■ **WHAT TO WORK ON**
Lines in the listing below that contain the string "recycling" are to be found and copied.

■ **DATA EXTRACT**
=-=-=-=-=

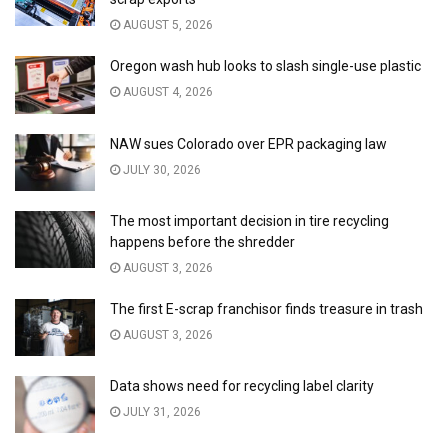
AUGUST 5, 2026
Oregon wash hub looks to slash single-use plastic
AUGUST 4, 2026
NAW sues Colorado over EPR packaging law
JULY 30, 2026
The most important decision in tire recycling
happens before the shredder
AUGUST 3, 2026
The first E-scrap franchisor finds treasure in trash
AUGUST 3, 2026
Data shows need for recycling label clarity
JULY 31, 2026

=-=-=-=-=

■ **PROBLEM SOLUTION**
The most important decision in tire recycling
Data shows need for recycling label clarity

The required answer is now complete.